Presse, Topnews, Tourismus
11. März 2011
Unilateral, Discriminatory Taxes on Long Haul Destinations: Joint Communiqué issued by Australia, Kenya, New Zealand, Seychelles, Singapore, South Africa and the Caribbean Tourism Organizations as Representatives of 33 Long Haul Destinations
11 March 2011 – ITB, Berlin, Germany. At the invitation of the Minister of Tourism of the Republic of South Africa, Mr Marthinus van Schalkwyk, tourism ministers and senior officials from long-haul destinations convened in Berlin in the margins of ITB 2011 to discuss the unilateral, discriminatory taxes imposed on travel to long haul destinations by some European countries.
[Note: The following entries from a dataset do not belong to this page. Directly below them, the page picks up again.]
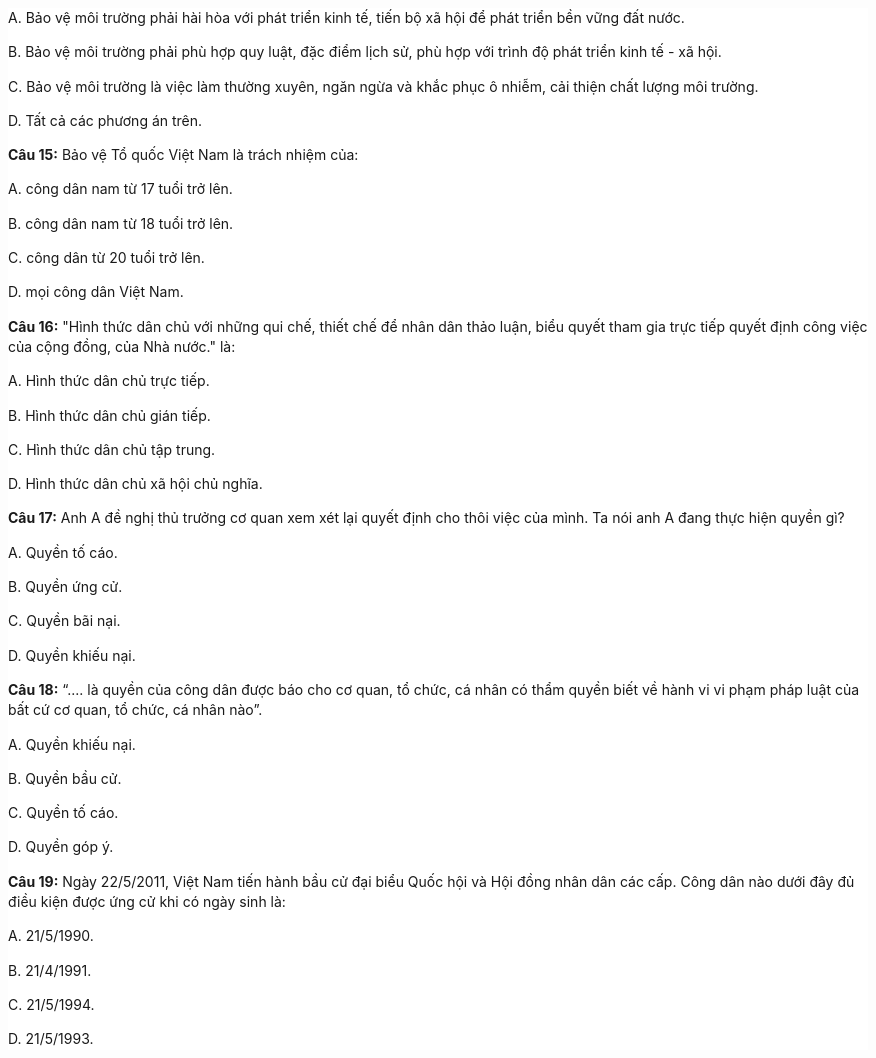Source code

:A. Bảo vệ môi trường phải hài hòa với phát triển kinh tế, tiến bộ xã hội để phát triển bền vững đất nước. 

B. Bảo vệ môi trường phải phù hợp quy luật, đặc điểm lịch sử, phù hợp với trình độ phát triển kinh tế - xã hội. 

C. Bảo vệ môi trường là việc làm thường xuyên, ngăn ngừa và khắc phục ô nhiễm, cải thiện chất lượng môi trường. 

D. Tất cả các phương án trên.

**Câu 15:** Bảo vệ Tổ quốc Việt Nam là trách nhiệm của:

A. công dân nam từ 17 tuổi trở lên. 

B. công dân nam từ 18 tuổi trở lên. 

C. công dân từ 20 tuổi trở lên. 

D. mọi công dân Việt Nam.

**Câu 16:** "Hình thức dân chủ với những qui chế, thiết chế để nhân dân thảo luận, biểu quyết tham gia trực tiếp quyết định công việc của cộng đồng, của Nhà nước." là:

A. Hình thức dân chủ trực tiếp. 

B. Hình thức dân chủ gián tiếp. 

C. Hình thức dân chủ tập trung. 

D. Hình thức dân chủ xã hội chủ nghĩa.

**Câu 17:** Anh A đề nghị thủ trưởng cơ quan xem xét lại quyết định cho thôi việc của mình. Ta nói anh A đang thực hiện quyền gì?

A. Quyền tố cáo. 

B. Quyền ứng cử. 

C. Quyền bãi nại. 

D. Quyền khiếu nại.

**Câu 18:** “.... là quyền của công dân được báo cho cơ quan, tổ chức, cá nhân có thẩm quyền biết về hành vi vi phạm pháp luật của bất cứ cơ quan, tổ chức, cá nhân nào”.

A. Quyền khiếu nại. 

B. Quyền bầu cử. 

C. Quyền tố cáo. 

D. Quyền góp ý.

**Câu 19:** Ngày 22/5/2011, Việt Nam tiến hành bầu cử đại biểu Quốc hội và Hội đồng nhân dân các cấp. Công dân nào dưới đây đủ điều kiện được ứng cử khi có ngày sinh là:

A. 21/5/1990. 

B. 21/4/1991. 

C. 21/5/1994. 

D. 21/5/1993.
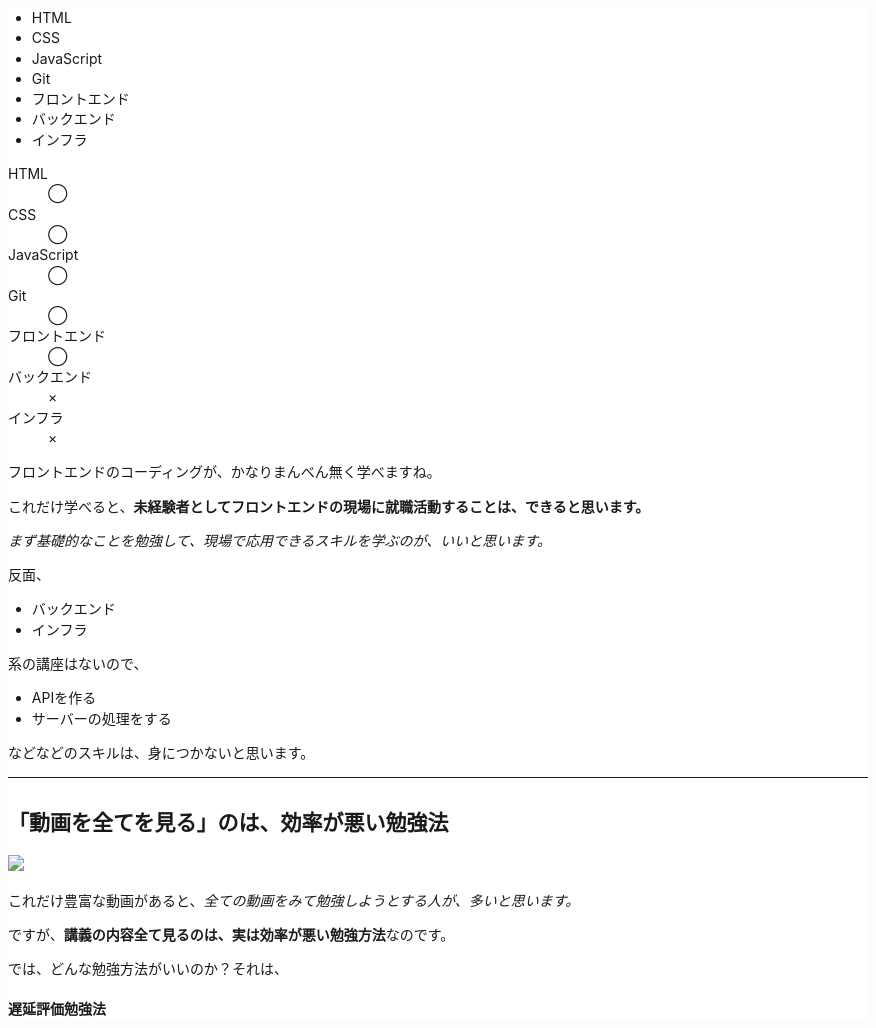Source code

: - HTML
- CSS
- JavaScript
- Git
- フロントエンド
- バックエンド
- インフラ

<dl>
  <dt class="u-w-30 u-fs-13 u-fw-m u-ta-l">HTML</dt>
  <dd class="u-w-70 u-bt-reset">◯</dd>
  <dt class="u-w-30 u-fs-13 u-fw-m u-bt-lighter u-ta-l">CSS</dt>
  <dd class="u-w-70">◯</dd>
  <dt class="u-w-30 u-fs-13 u-fw-m u-bt-lighter u-ta-l">JavaScript</dt>
  <dd class="u-w-70">◯</dd>
  <dt class="u-w-30 u-fs-13 u-fw-m u-bt-lighter u-ta-l">Git</dt>
  <dd class="u-w-70">◯</dd>
  <dt class="u-w-30 u-fs-13 u-fw-m u-bt-lighter u-ta-l">フロントエンド</dt>
  <dd class="u-w-70">◯</dd>
  <dt class="u-w-30 u-fs-13 u-fw-m u-bt-lighter u-ta-l">バックエンド</dt>
  <dd class="u-w-70">×</dd>
  <dt class="u-w-30 u-fs-13 u-fw-m u-bt-lighter u-ta-l">インフラ</dt>
  <dd class="u-w-70">×</dd>
</dl>

フロントエンドのコーディングが、かなりまんべん無く学べますね。

これだけ学べると、**未経験者としてフロントエンドの現場に就職活動することは、できると思います。**

*まず基礎的なことを勉強して、現場で応用できるスキルを学ぶのが、いいと思います。*

反面、

- バックエンド
- インフラ

系の講座はないので、

- APIを作る
- サーバーの処理をする

などなどのスキルは、身につかないと思います。

---

## 「動画を全てを見る」のは、効率が悪い勉強法

![](/images/blog/2020.05.09-03.jpg)

これだけ豊富な動画があると、*全ての動画をみて勉強しようとする人が、多いと思います。*

ですが、**講義の内容全て見るのは、実は効率が悪い勉強方法**なのです。

では、どんな勉強方法がいいのか？それは、

#### 遅延評価勉強法

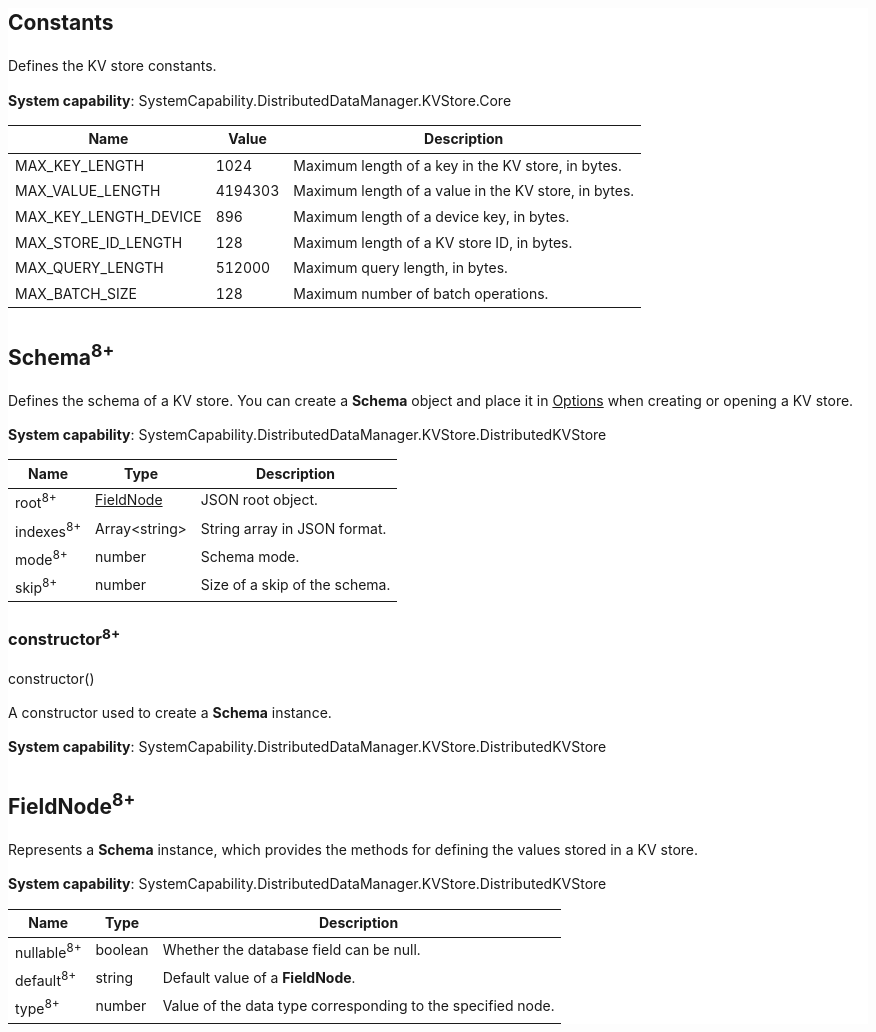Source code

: 
## Constants

Defines the KV store constants.

**System capability**: SystemCapability.DistributedDataManager.KVStore.Core

| Name | Value| Description                   |
| ---   | ----  | ----------------------- |
| MAX_KEY_LENGTH  | 1024 | Maximum length of a key in the KV store, in bytes. |
| MAX_VALUE_LENGTH  | 4194303 | Maximum length of a value in the KV store, in bytes. |
| MAX_KEY_LENGTH_DEVICE  | 896 | Maximum length of a device key, in bytes.|
| MAX_STORE_ID_LENGTH  | 128 | Maximum length of a KV store ID, in bytes. |
| MAX_QUERY_LENGTH  | 512000 | Maximum query length, in bytes.|
| MAX_BATCH_SIZE  | 128 | Maximum number of batch operations.|

## Schema<sup>8+</sup> ##

Defines the schema of a KV store. You can create a **Schema** object and place it in [Options](#options) when creating or opening a KV store.

**System capability**: SystemCapability.DistributedDataManager.KVStore.DistributedKVStore

| Name | Type| Description                   |
| ---   | ----  | ----------------------- |
| root<sup>8+</sup>  | [FieldNode](#fieldnode8) | JSON root object.|
| indexes<sup>8+</sup>  | Array\<string> | String array in JSON format. |
| mode<sup>8+</sup>  | number | Schema mode. |
| skip<sup>8+</sup>  | number |  Size of a skip of the schema. |

### constructor<sup>8+</sup> ###

constructor()

A constructor used to create a **Schema** instance.

**System capability**: SystemCapability.DistributedDataManager.KVStore.DistributedKVStore

## FieldNode<sup>8+</sup> ##

Represents a **Schema** instance, which provides the methods for defining the values stored in a KV store.

**System capability**: SystemCapability.DistributedDataManager.KVStore.DistributedKVStore

| Name | Type| Description                   |
| ---   | ----  | ----------------------- |
| nullable<sup>8+</sup>  | boolean | Whether the database field can be null.  |
| default<sup>8+</sup>  | string | Default value of a **FieldNode**.|
| type<sup>8+</sup>  | number | Value of the data type corresponding to the specified node.|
Having met in Berlin to discuss streamlining and growing our respective tourism industries; and noting that tourism is a major driver of job creation, poverty eradication, socio-economic development and people-to-people contact in our respective countries; and
understanding that the sector is particularly important as a source of export revenue, contributing 30% of the world’s services exports, amounting to US$1 trillion a year and 45% of the total services exports in developing countries, rendering it an important driver of growth in the global economy; and believing that the low-carbon development of sustainable eco-tourism destinations and sustainable modes of transport are critically important; and noting the increase in unilateral and discriminatory taxes imposed on international travel in a number of European countries; and that aviation will in addition also be included under the EU’s emissions trading system from 2012; and noting our respective commitments under ICAO; and now therefore we express concern that:
these unilateral taxes and the basis for its calculation are inherently discriminatory favouring short flights over long haul travel; and more specifically, that some taxes discriminate against long-haul destinations through so-called ‘distance banding’ based on distances to capital cities; and the order of magnitude of these taxes on long-haul destinations is excessive; and the International Air Transport Association estimates that flight costs on these routes could increase by 3-5%, which will have a negative impact on passenger numbers, tourist volumes and downstream tourist receipts in long-haul destinations;
and we stress that: there is no practical alternative to air travel when it comes to long-haul destinations, whereas travellers in Europe may choose to avoid the burden of extra taxes by resorting to rail, road or ferry modes of transport; and as likeminded long-haul destinations, we are concerned about the longer-term negative impacts that these taxes will have on our competitiveness; and there is a need to avoid duplicative measures that could undermine progress towards a multilateral approach.
We therefore call on those countries involved to reconsider these excessive, discriminatory taxes that adversely affect long-haul destinations, including many developing economies.
Recognising the ongoing efforts by various countries and regions, we have extended an invitation to other countries affected by these unilateral, discriminatory taxes to become part of the process.